Under a joint development agreement, Mi Terro will develop edible, dissolvable packaging materials, while Lipton will provide tea powders, facilities, and equipment for testing, said CEO Robert Luo, who cofounded Mi Terro in 2018 with Dr. Shengfu Chen, a professor in the department of chemical and biochemical engineering at Zheijang University in Hangzhou, China.
While instant tea powder is typically packaged in jars and spooned into cups, having edible, dissolvable films will enable Lipton to experiment with new portable, pre-portioned pods that can be dropped into hot or room-temperature water on the go, said Luo. “Lipton reached out to us and we’ve been talking to them for close to 12 months.”
The films could equally be used to contain pre-portioned amounts of loose leaf tea for drinkers that prefer this format, he said. “It dissolves within a couple of seconds and doesn’t leave any residue.

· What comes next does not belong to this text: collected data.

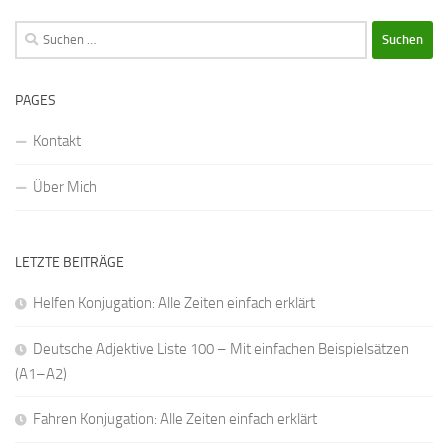
Suchen
nach:
PAGES
Kontakt
Über Mich
LETZTE BEITRÄGE
Helfen Konjugation: Alle Zeiten einfach erklärt
Deutsche Adjektive Liste 100 – Mit einfachen Beispielsätzen
(A1–A2)
Fahren Konjugation: Alle Zeiten einfach erklärt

It also extends the shelf-life of the tea.”
The edible films—made from an undisclosed mix of polysaccharides and other “bio-based” ingredients—can also be used in sauce packs for dropping into instant noodles, ketchup packs, and pre-measured protein powder packs for gym-goers to drop into flasks of water or milk, claimed Luo.

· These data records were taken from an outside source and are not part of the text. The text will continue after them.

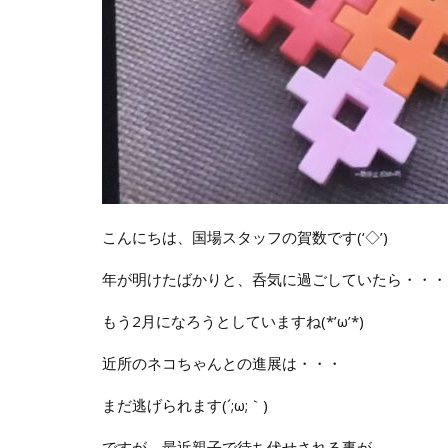
こんにちは、国場スタッフの賀数です(‘◇’)ゞ
年が明けたばかりと、呑気に過ごしていたら・・・
もう2月になろうとしていますね(*’ω’*)
近所のネコちゃんとの進展は・・・
まだ逃げられます(´;ω;｀)
ですが、最近親子で待ち伏せされる事が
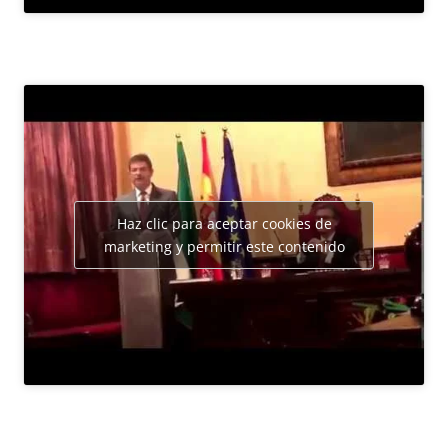
Haz clic para aceptar cookies de
marketing y permitir este contenido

‘It dissolves within a couple of seconds’
So how does this compare with other edible packaging solutions on the market?
According to Luo: “There are firms using seaweed to make edible sachets but to my knowledge this has not yet been shown to be scalable. There are also companies out there using polyvinyl alcohol (PVA), a film used in laundry and dishwasher pods, which I’ve also seen used in protein powders, but it’s derived from petrochemicals and I’m not sure I’d want to drink it.”
(In 2019, the FDA said it had no questions about the safety of PVA in edible food packaging in response to a generally recognized as safe (GRAS) determination for PVA from MonoSol.)
Mi Terro, which has raised around $1.5 million in seed funding, has small teams in China and in Los Angeles. Its PVA replacements for laundry pods and detergent pods are made from polysaccharides from potato peelings and cellulose from the byproduct of paper production.